Japanese Patent Application Laid-Open No. H06-095456 discloses a top emission structure of an inorganic LED in which a pixel thin-film-transistor (TFT) matrix is formed on a glass substrate.
(3) An example of a photosensitive drum in which a photoconductive layer is stacked on an electroluminescence (EL) device including a pixel TFT.
Japanese Patent Application Laid-Open No. 2001-018441 discloses a device transfer process as a method of forming the EL device including a TFT layer on a cylindrical substrate.
In this case, the rotary drum-shaped photosensitive member, in which the exposure source and the photosensitive member are integrated with each other, that is, the drum integrated with the exposure source, in which pixels are formed on the photosensitive member so as to eliminate the factor of deviation in positional accuracy of an image not only in the main scanning direction but also in the sub-scanning direction, is hereinafter referred to as a digital photosensitive drum.
It is appropriate for a direction of technical development to employ the method of using the digital photosensitive drum in view of the technical transition from point scanning with a laser beam to an LED array in which the main scanning direction is fixed, and further, from the LED array to a pixel matrix system in which the sub-scanning direction is also fixed.
However, in view of a use mode as a printer, the conventional digital photosensitive drum system is inconvenient in terms of continuous printing. Note that the continuous printing of this case relates to a small-diameter drum (drum perimeter<print length area) or the like used in a case of continuous printing on a consecutive sheet (for example, roll paper) and printing on a cut sheet.

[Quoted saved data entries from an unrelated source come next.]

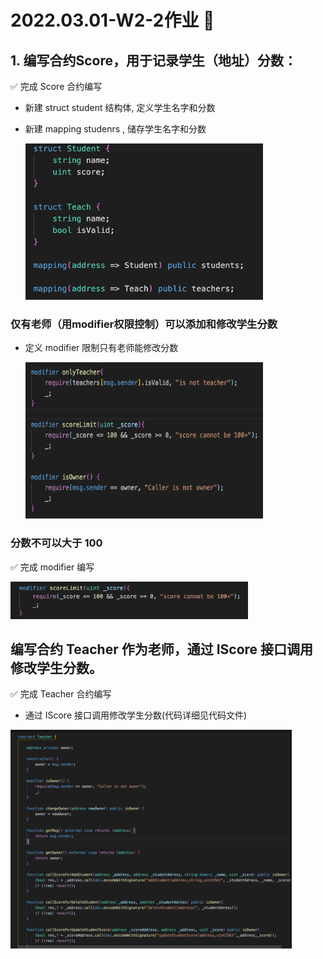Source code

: # 2022.03.01-W2-2作业 📔

## 1. 编写合约Score，⽤于记录学⽣（地址）分数：

✅ 完成 Score 合约编写

* 新建 struct student 结构体, 定义学生名字和分数
* 新建 mapping studenrs , 储存学生名字和分数

    <img style="width:380px;height:250px" src="./2022-03-06-10-57-20.png"  alt="见根目录图片"/>


### 仅有⽼师（⽤modifier权限控制）可以添加和修改学⽣分数

* 定义 modifier 限制只有老师能修改分数

    <img style="width:380px;height:250px" src="./2022-03-06-11-00-33.png"  alt="见根目录图片"/>


### 分数不可以⼤于 100

✅ 完成 modifier 编写

<img style="width:380px;height:60px" src="./2022-03-06-11-02-15.png"  alt="见根目录图片"/>

## 编写合约 Teacher 作为⽼师，通过 IScore 接⼝调⽤修改学⽣分数。

✅ 完成 Teacher 合约编写

* 通过 IScore 接⼝调⽤修改学⽣分数(代码详细见代码文件)

<img style="width:450px;height:350px" src="./2022-03-06-11-03-57.png"  alt="见根目录图片"/>
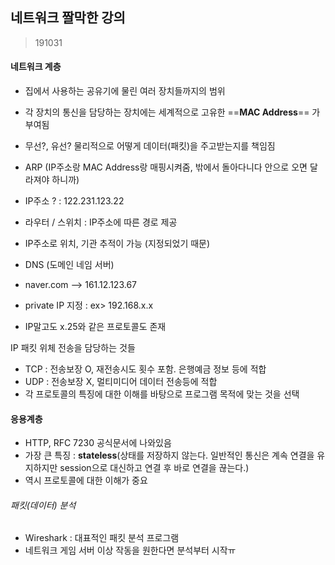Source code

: ## 네트워크 짤막한 강의

> 191031

#### 네트워크 계층

- 집에서 사용하는 공유기에 물린 여러 장치들까지의 범위

- 각 장치의 통신을 담당하는 장치에는 세계적으로 고유한 ==**MAC Address**== 가 부여됨

- 무선?, 유선? 물리적으로 어떻게 데이터(패킷)을 주고받는지를 책임짐

- ARP (IP주소랑 MAC Address랑 매핑시켜줌, 밖에서 돌아다니다 안으로 오면 달라져야 하니까)

  

- IP주소 ? : 122.231.123.22

- 라우터 / 스위치 : IP주소에 따른 경로 제공

- IP주소로 위치, 기관 추적이 가능 (지정되었기 때문)

- DNS (도메인 네임 서버)

- naver.com --> 161.12.123.67

- private IP 지정 : ex> 192.168.x.x

- IP말고도 x.25와 같은 프로토콜도 존재



IP 패킷 위체 전송을 담당하는 것들

- TCP : 전송보장 O, 재전송시도 횟수 포함. 은행예금 정보 등에 적합
- UDP : 전송보장 X, 멀티미디어 데이터 전송등에 적합
- 각 프로토콜의 특징에 대한 이해를 바탕으로 프로그램 목적에 맞는 것을 선택



#### 응용계층

- HTTP, RFC 7230 공식문서에 나와있음
- 가장 큰 특징 : **stateless**(상태를 저장하지 않는다. 일반적인 통신은 계속 연결을 유지하지만 session으로 대신하고 연결 후 바로 연결을 끊는다.)
- 역시 프로토콜에 대한 이해가 중요



###### 패킷(데이터) 분석

- Wireshark : 대표적인 패킷 분석 프로그램
- 네트워크 게임 서버 이상 작동을 원한다면 분석부터 시작ㅠ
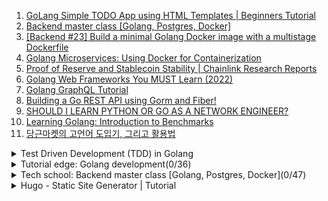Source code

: 1. [GoLang Simple TODO App using HTML Templates | Beginners Tutorial](https://youtu.be/UeUDGEa0AX4)
1. [Backend master class [Golang, Postgres, Docker]](https://youtube.com/playlist?list=PLy_6D98if3ULEtXtNSY_2qN21VCKgoQAE)
1. [[Backend #23] Build a minimal Golang Docker image with a multistage Dockerfile](https://youtu.be/p1dwLKAxUxA)
1. [Golang Microservices: Using Docker for Containerization](https://youtu.be/u_ayzie9pAQ)
1. [Proof of Reserve and Stablecoin Stability | Chainlink Research Reports](https://youtu.be/c2fnSbgUxTY)
1. [Golang Web Frameworks You MUST Learn (2022)](https://youtu.be/OriRkNWHWa0)
1. [Golang GraphQL Tutorial](https://youtube.com/playlist?list=PLzQWIQOqeUSNwXcneWYJHUREAIucJ5UZn)
1. [Building a Go REST API using Gorm and Fiber!](https://youtu.be/Iq2qT0fRhAA)
1. [SHOULD I LEARN PYTHON OR GO AS A NETWORK ENGINEER?](https://www.simplepacket.net/2020/10/21/should-i-learn-python-or-go-as-a-network-engineer/)
1. [Learning Golang: Introduction to Benchmarks](https://youtu.be/u6dpEuJ7tB8)
1. [당근마켓의 고언어 도입기, 그리고 활용법](https://youtu.be/mLIthm96u2Q)

<details>
<summary>Test Driven Development (TDD) in Golang</summary>

1. [008: Introduction to Test Driven Development (TDD) creating a Stack - Abstract Data Type (Golang)](https://youtu.be/yFknOWRWpoY)
</details>

<details>
<summary>Tutorial edge: Golang development(0/36)</summary>

1. []()
</details>

<details>
<summary>Tech school: Backend master class [Golang, Postgres, Docker](0/47)</summary>

1. []()
</details>

<details>
<summary>Hugo - Static Site Generator | Tutorial</summary>

1. [Introduction to Hugo | Hugo - Static Site Generator | Tutorial 1](https://youtu.be/qtIqKaDlqXo)
</details>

This is because, in the structures disclosed in Japanese Patent Application Laid-Open Nos. H05-221018 and H06-095456, a device having the flat-plate exposure source and the photosensitive member which are integrated with each other is used, thereby making it difficult to deal with the continuous printing.
Further, in the structure of the digital photosensitive drum disclosed in Japanese Patent Application Laid-Open No. 2001-018441, a self-luminous device is wound around the drum substrate, so a seam is formed in the circumferential direction of the drum. Specifically, as illustrated in FIG. 3 of Japanese Patent Application Laid-Open No. 2001-018441, when a planar pixel array is formed and then the pixel array is bonded on a cylindrical substrate, a seam is inevitably formed. For this reason, in the seam portion, the pixel array is formed in a discontinuous manner, which causes an image defect. As a result, printing cannot be performed on a continuous area larger than the drum perimeter.